* Your task
In the material below, pictures must be dropped. Repeat exactly, and only, the lines from the line with "Fig.3(a): Output powers, (b)widths" to the line with "Table 3. Quadrupolar", both ends included.

* Provided material
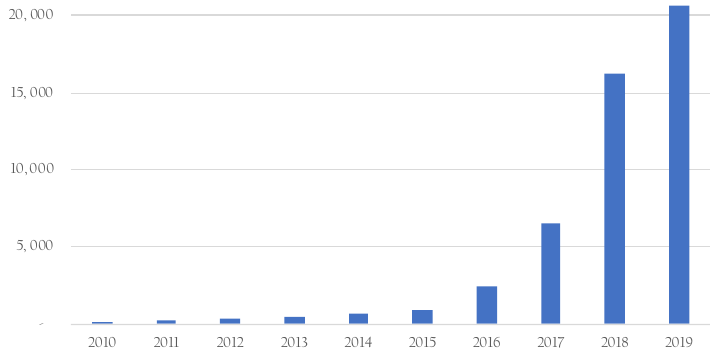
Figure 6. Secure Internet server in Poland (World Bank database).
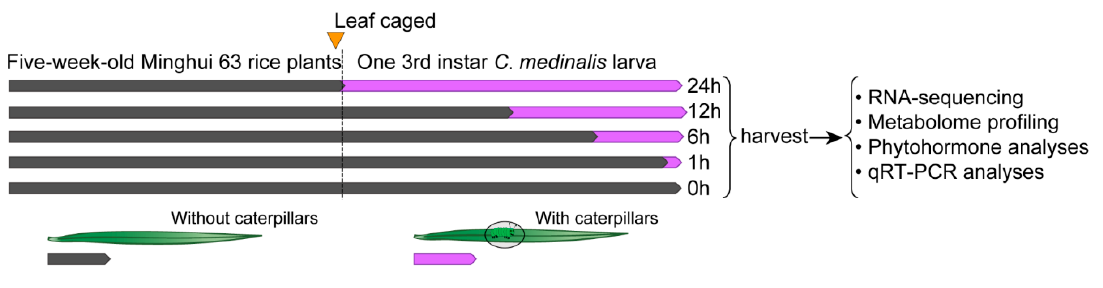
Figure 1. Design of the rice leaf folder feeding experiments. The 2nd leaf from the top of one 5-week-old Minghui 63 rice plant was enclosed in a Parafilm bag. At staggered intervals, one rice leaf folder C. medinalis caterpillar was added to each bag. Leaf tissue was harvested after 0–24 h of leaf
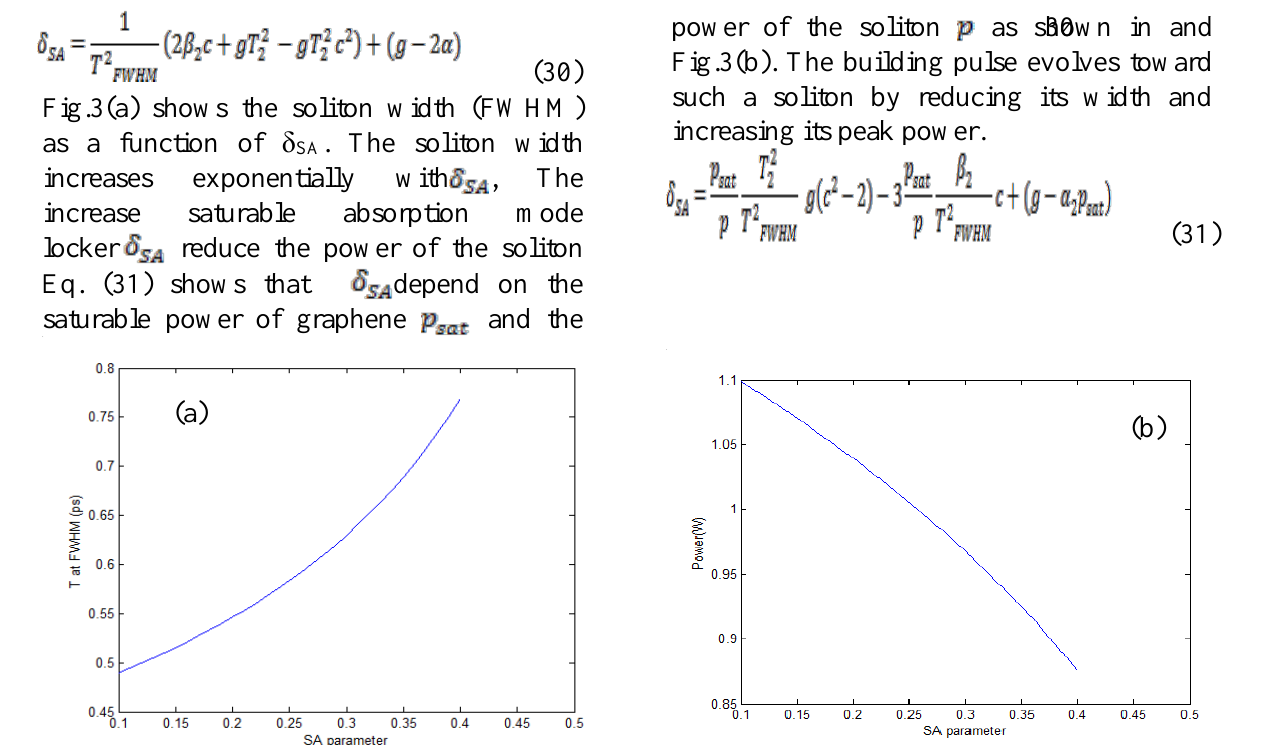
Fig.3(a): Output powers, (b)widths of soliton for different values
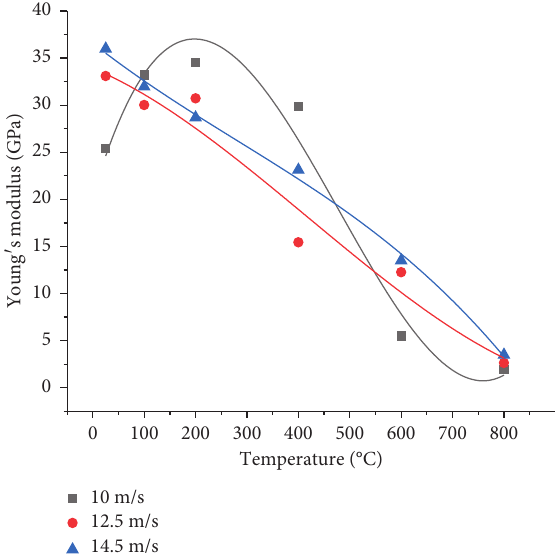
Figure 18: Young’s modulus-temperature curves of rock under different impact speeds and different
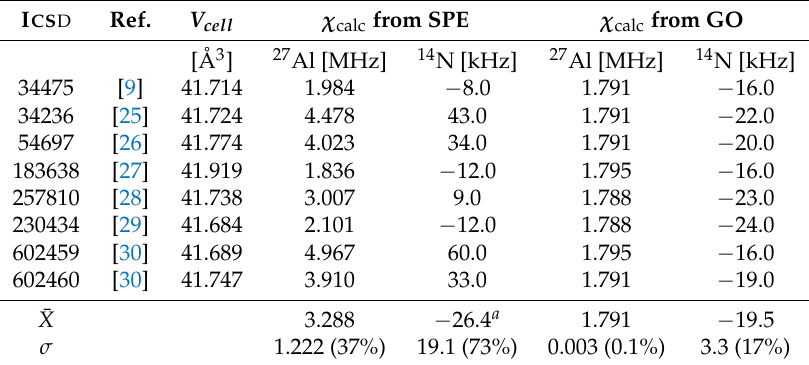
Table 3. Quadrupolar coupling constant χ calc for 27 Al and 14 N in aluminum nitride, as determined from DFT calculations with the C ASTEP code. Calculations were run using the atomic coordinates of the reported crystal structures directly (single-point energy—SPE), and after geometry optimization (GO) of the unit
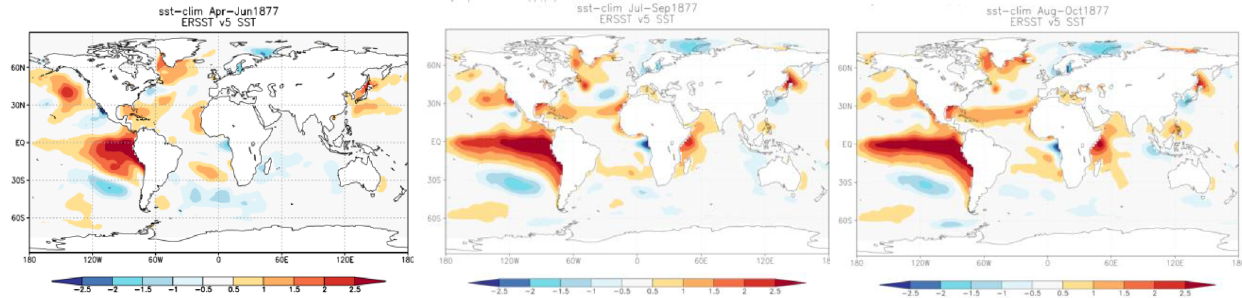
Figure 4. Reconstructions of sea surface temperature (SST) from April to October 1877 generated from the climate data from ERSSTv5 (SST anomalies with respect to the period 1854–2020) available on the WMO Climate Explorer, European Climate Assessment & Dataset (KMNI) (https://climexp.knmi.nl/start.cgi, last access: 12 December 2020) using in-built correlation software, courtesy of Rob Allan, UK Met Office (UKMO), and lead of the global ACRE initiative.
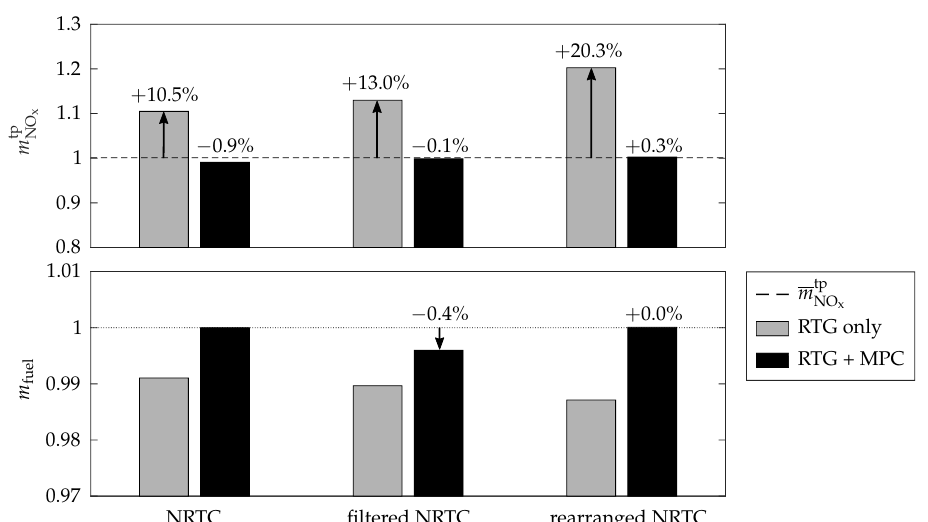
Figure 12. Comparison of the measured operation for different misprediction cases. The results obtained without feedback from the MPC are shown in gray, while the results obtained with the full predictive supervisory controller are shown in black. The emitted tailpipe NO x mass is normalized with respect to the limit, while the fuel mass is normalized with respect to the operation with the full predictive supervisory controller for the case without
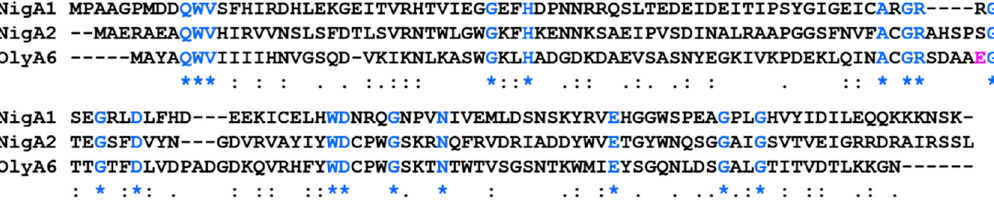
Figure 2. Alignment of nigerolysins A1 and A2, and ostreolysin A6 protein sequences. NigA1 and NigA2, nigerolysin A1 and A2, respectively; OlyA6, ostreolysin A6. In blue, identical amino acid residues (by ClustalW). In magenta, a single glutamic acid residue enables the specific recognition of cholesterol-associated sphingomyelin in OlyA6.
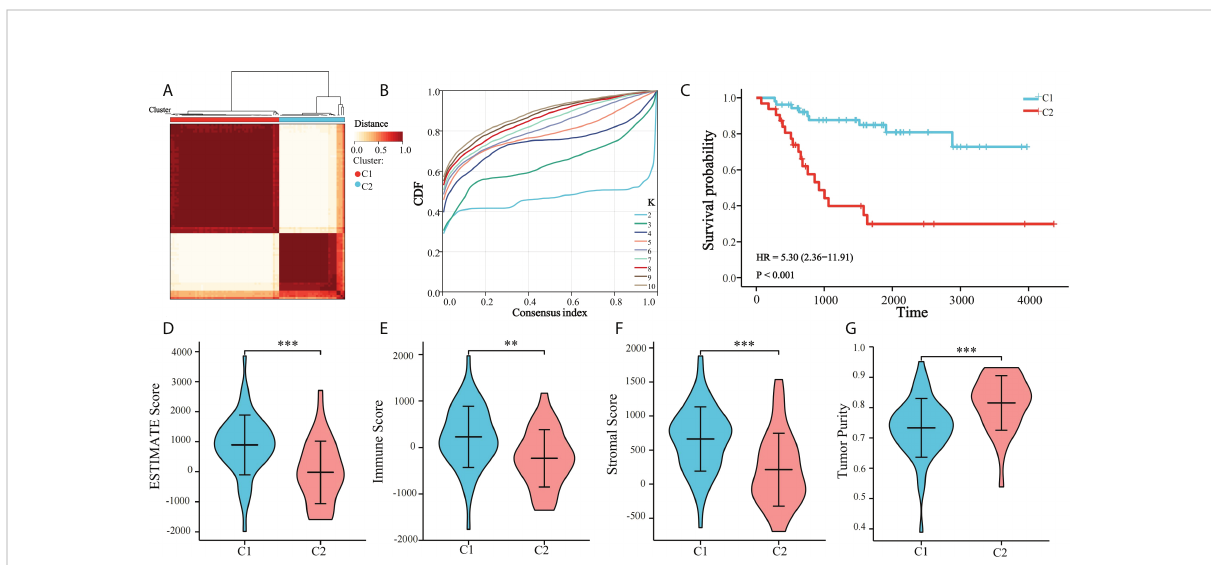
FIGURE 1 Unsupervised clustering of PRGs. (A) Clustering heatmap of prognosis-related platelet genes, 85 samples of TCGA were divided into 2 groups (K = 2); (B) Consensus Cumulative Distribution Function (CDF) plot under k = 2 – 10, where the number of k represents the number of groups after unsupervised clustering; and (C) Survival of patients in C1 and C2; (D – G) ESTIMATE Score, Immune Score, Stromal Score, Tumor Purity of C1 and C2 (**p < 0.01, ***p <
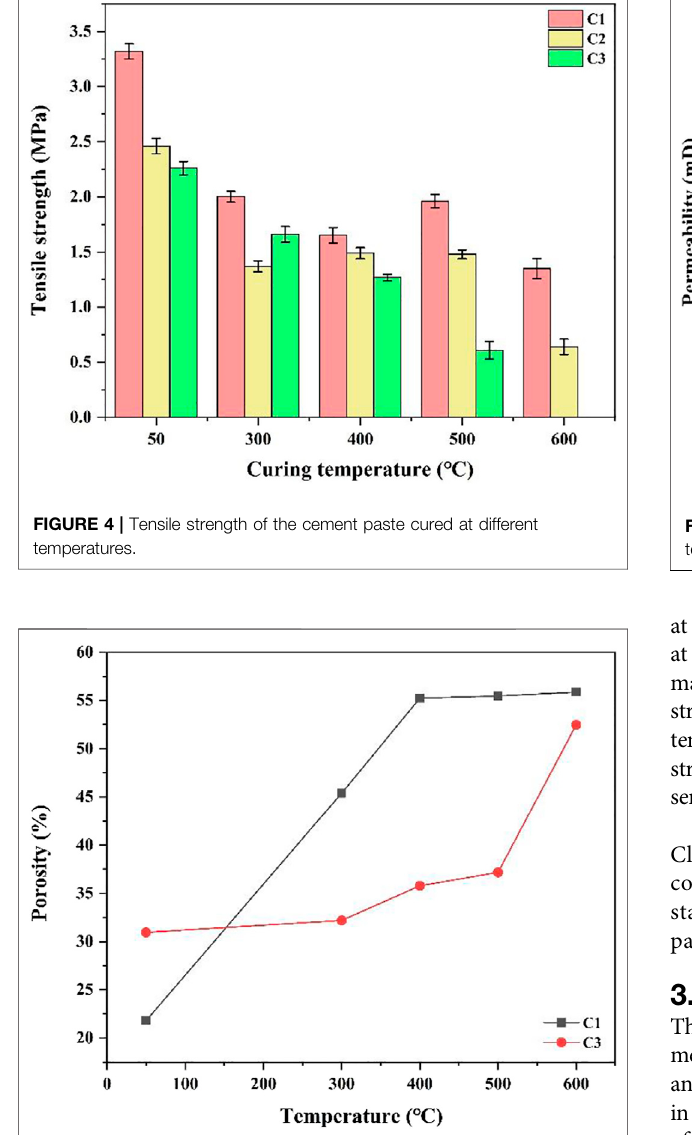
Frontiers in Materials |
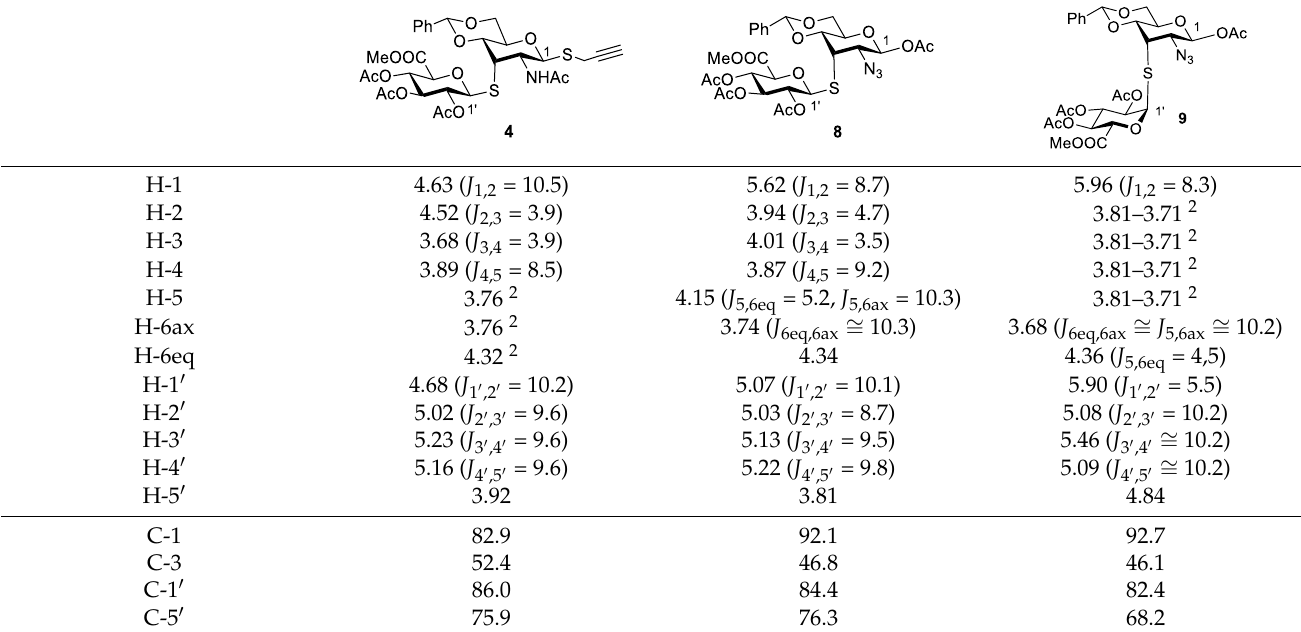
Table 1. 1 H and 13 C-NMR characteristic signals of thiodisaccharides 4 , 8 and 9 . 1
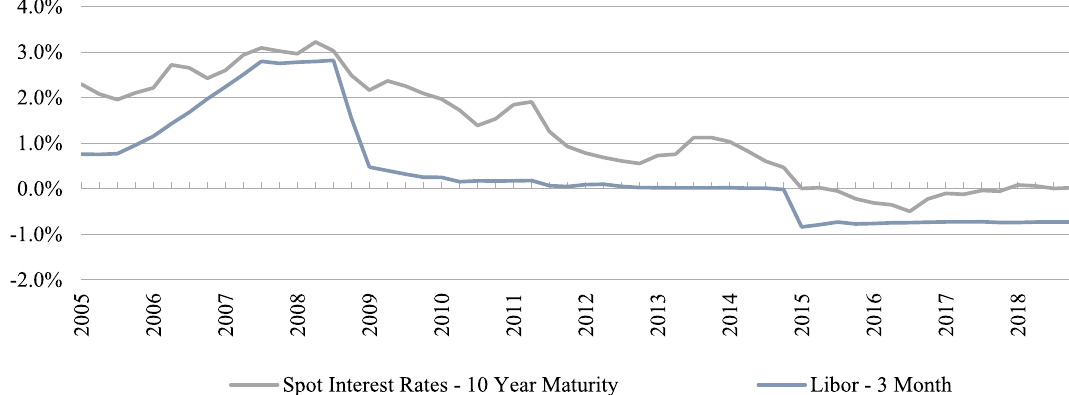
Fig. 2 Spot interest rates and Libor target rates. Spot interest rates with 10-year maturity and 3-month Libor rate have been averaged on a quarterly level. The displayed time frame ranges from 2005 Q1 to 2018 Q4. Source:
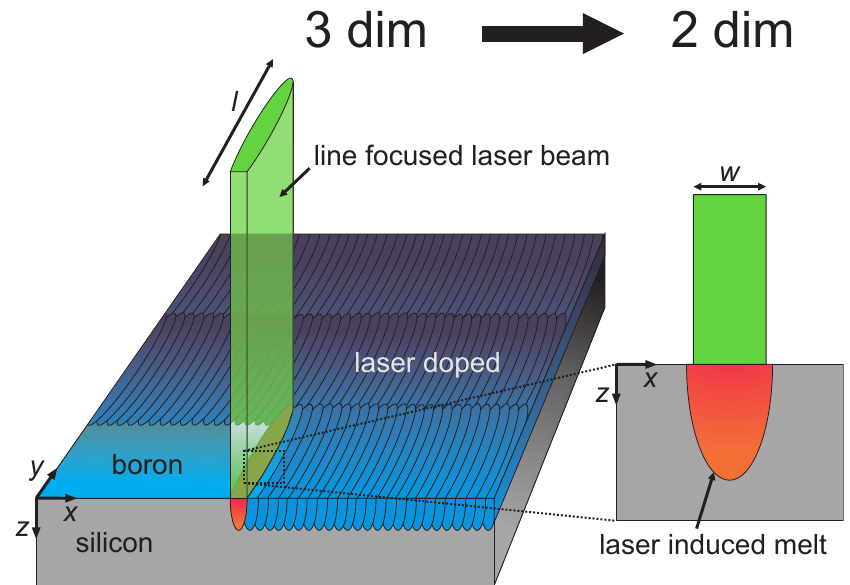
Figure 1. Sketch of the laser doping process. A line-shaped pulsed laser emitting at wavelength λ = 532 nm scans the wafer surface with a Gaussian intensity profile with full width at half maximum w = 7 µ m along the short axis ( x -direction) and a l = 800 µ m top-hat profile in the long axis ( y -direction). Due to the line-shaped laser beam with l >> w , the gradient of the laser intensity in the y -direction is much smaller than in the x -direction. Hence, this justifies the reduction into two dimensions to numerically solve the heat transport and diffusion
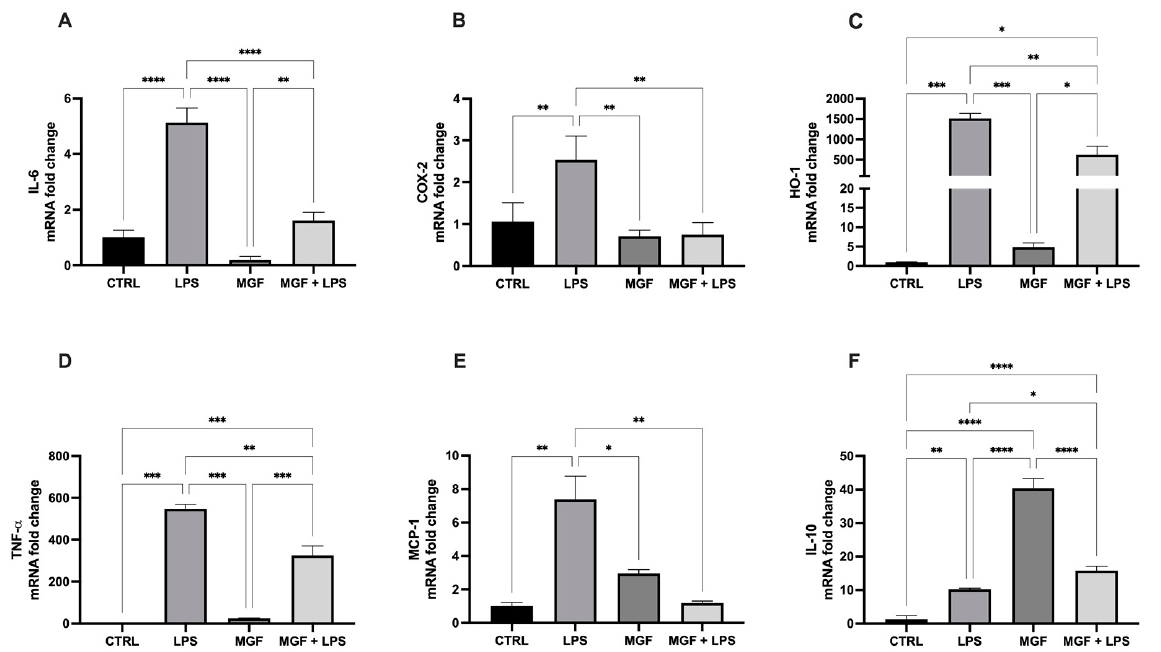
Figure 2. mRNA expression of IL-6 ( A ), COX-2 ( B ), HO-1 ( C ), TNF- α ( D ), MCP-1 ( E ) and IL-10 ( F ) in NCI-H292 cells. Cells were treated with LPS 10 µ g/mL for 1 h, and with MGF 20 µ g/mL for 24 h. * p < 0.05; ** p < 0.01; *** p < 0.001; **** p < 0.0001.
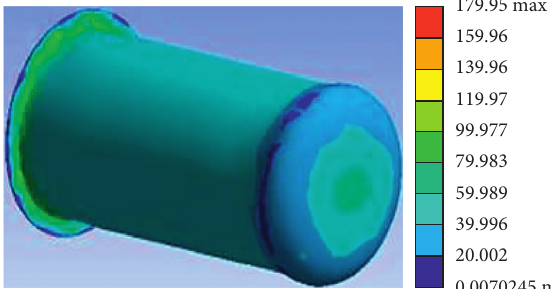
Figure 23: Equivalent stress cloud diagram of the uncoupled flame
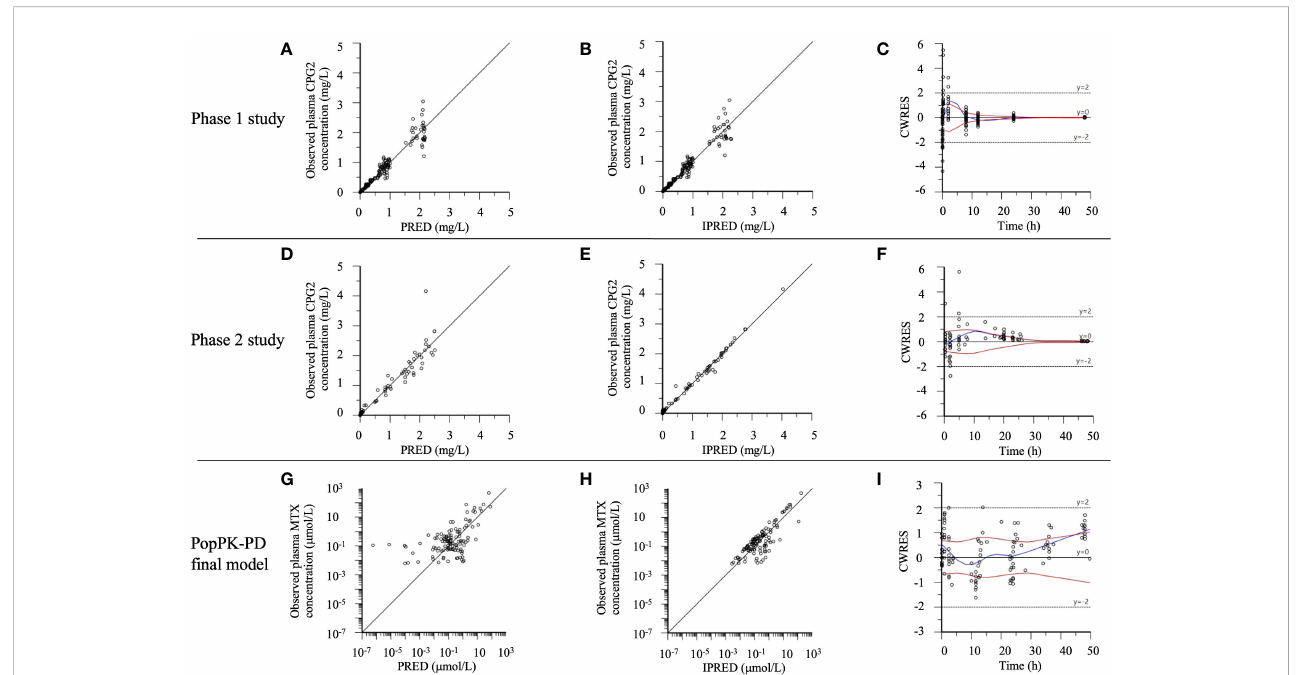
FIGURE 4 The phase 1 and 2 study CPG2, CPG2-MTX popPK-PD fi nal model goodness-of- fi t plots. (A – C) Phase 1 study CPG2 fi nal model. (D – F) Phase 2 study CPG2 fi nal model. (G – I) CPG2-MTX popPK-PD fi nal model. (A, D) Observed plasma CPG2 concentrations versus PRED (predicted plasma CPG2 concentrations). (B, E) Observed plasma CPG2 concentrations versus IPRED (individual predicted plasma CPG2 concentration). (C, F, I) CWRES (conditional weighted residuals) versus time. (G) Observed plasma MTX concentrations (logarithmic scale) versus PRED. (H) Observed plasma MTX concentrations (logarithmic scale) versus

* Output of the task
Fig.3(a): Output powers, (b)widths of soliton for different values
Figure 18: Young’s modulus-temperature curves of rock under different impact speeds and different
Table 3. Quadrupolar coupling constant χ calc for 27 Al and 14 N in aluminum nitride, as determined from DFT calculations with the C ASTEP code. Calculations were run using the atomic coordinates of the reported crystal structures directly (single-point energy—SPE), and after geometry optimization (GO) of the unit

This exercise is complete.